**What you have to do**
Everything from the line containing "Can you tell" to the final line of the records below should be given again exactly, and nothing else.

**Data for analysis**
◇ ◇ ◇

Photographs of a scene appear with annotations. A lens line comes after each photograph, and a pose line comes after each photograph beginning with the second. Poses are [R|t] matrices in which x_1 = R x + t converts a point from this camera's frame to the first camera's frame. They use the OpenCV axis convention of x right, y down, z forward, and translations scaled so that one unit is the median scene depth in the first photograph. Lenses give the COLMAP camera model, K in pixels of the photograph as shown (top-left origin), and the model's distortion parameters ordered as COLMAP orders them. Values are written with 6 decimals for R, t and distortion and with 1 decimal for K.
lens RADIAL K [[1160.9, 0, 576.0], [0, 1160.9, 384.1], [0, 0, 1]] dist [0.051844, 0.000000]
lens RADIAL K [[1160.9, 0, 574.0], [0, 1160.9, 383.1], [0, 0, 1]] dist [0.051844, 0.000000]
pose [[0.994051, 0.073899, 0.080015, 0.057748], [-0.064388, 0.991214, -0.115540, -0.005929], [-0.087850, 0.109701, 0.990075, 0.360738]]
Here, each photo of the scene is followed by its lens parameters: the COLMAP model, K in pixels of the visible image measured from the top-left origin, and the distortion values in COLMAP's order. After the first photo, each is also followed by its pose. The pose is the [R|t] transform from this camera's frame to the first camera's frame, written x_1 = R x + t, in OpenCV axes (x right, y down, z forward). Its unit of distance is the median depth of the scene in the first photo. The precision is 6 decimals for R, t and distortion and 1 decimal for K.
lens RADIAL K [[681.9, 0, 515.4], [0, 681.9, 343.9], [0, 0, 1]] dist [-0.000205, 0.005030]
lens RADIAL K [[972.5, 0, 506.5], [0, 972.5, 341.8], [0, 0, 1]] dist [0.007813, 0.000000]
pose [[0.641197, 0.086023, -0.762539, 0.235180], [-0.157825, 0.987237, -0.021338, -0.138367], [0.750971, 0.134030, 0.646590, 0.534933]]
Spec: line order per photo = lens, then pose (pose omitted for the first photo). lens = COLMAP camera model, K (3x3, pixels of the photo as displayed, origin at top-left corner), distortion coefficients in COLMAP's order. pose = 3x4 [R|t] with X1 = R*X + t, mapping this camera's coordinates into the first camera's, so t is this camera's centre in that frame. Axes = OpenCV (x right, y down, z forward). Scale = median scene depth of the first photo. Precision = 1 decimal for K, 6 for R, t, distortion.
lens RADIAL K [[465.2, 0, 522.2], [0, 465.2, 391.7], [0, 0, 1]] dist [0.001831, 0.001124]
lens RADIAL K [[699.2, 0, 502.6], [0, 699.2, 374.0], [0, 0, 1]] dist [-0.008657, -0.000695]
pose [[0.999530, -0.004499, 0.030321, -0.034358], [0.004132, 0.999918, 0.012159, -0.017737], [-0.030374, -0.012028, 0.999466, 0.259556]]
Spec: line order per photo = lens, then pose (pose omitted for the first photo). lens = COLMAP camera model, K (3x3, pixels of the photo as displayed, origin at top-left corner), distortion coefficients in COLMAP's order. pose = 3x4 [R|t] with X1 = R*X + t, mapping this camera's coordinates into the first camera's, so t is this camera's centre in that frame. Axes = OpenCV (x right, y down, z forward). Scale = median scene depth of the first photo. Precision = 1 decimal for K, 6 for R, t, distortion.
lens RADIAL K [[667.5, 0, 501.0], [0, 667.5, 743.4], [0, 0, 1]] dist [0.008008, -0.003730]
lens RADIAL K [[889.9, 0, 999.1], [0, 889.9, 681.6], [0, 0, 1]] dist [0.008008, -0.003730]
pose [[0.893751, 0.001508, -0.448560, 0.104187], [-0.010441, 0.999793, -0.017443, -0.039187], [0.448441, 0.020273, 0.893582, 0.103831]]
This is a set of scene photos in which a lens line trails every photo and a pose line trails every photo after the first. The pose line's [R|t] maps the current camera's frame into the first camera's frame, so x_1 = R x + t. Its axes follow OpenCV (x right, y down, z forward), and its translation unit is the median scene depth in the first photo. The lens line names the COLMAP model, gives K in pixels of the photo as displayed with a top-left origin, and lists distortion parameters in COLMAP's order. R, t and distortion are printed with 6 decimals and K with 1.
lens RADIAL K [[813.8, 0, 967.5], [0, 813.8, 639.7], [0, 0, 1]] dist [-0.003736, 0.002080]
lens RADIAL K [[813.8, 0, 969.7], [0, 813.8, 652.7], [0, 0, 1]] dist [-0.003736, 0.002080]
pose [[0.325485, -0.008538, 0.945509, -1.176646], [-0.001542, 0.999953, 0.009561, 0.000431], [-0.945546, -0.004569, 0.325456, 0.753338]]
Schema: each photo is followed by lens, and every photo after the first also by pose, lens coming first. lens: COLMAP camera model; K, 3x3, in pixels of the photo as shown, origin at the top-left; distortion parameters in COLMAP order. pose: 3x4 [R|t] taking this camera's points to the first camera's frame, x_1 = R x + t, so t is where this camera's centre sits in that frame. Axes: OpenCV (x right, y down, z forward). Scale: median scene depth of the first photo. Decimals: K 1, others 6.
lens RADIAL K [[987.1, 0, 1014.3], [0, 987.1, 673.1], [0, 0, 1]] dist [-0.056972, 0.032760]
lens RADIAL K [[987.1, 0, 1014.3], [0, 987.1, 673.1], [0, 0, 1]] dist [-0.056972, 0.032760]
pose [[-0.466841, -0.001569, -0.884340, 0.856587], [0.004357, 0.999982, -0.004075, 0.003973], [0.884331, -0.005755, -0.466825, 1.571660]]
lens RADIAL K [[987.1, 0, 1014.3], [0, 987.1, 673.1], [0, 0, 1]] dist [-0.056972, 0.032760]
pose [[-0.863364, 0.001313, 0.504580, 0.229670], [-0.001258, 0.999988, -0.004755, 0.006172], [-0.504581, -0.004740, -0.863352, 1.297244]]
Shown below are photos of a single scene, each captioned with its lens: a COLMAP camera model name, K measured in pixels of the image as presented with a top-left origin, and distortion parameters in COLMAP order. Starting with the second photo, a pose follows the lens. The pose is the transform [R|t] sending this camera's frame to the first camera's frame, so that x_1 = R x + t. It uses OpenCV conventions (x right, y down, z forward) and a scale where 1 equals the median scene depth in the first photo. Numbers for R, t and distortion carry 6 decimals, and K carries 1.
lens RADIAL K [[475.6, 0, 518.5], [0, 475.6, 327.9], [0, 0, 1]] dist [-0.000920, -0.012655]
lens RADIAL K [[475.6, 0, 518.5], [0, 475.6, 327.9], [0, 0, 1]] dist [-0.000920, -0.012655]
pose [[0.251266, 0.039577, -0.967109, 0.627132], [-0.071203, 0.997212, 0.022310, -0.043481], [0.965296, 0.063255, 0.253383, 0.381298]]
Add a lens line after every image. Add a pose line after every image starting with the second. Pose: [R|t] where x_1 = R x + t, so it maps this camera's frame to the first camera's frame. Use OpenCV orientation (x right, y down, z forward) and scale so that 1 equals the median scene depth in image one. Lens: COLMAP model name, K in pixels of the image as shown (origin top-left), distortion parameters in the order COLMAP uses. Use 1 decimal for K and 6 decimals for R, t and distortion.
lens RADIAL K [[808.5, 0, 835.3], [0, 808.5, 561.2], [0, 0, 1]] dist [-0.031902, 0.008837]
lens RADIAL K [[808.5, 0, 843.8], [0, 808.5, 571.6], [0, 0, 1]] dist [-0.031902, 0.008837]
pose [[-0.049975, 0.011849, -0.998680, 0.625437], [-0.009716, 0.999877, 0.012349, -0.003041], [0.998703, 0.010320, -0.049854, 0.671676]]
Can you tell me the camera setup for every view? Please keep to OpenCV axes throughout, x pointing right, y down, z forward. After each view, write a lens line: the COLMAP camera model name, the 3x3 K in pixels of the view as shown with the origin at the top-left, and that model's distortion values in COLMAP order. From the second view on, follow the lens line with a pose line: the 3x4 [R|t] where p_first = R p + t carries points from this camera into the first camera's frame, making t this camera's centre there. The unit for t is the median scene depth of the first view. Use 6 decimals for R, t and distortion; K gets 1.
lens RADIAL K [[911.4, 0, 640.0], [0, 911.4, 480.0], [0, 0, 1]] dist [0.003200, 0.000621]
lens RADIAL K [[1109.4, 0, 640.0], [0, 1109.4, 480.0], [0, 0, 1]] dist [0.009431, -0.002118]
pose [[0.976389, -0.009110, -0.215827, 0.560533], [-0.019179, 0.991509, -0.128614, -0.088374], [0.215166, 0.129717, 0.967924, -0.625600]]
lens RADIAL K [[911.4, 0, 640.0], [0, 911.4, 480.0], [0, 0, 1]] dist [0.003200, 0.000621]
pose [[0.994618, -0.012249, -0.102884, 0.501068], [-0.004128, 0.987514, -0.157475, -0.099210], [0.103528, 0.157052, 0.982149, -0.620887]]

◇ ◇ ◇

**Solution below**
Can you tell me the camera setup for every view? Please keep to OpenCV axes throughout, x pointing right, y down, z forward. After each view, write a lens line: the COLMAP camera model name, the 3x3 K in pixels of the view as shown with the origin at the top-left, and that model's distortion values in COLMAP order. From the second view on, follow the lens line with a pose line: the 3x4 [R|t] where p_first = R p + t carries points from this camera into the first camera's frame, making t this camera's centre there. The unit for t is the median scene depth of the first view. Use 6 decimals for R, t and distortion; K gets 1.
lens RADIAL K [[911.4, 0, 640.0], [0, 911.4, 480.0], [0, 0, 1]] dist [0.003200, 0.000621]
lens RADIAL K [[1109.4, 0, 640.0], [0, 1109.4, 480.0], [0, 0, 1]] dist [0.009431, -0.002118]
pose [[0.976389, -0.009110, -0.215827, 0.560533], [-0.019179, 0.991509, -0.128614, -0.088374], [0.215166, 0.129717, 0.967924, -0.625600]]
lens RADIAL K [[911.4, 0, 640.0], [0, 911.4, 480.0], [0, 0, 1]] dist [0.003200, 0.000621]
pose [[0.994618, -0.012249, -0.102884, 0.501068], [-0.004128, 0.987514, -0.157475, -0.099210], [0.103528, 0.157052, 0.982149, -0.620887]]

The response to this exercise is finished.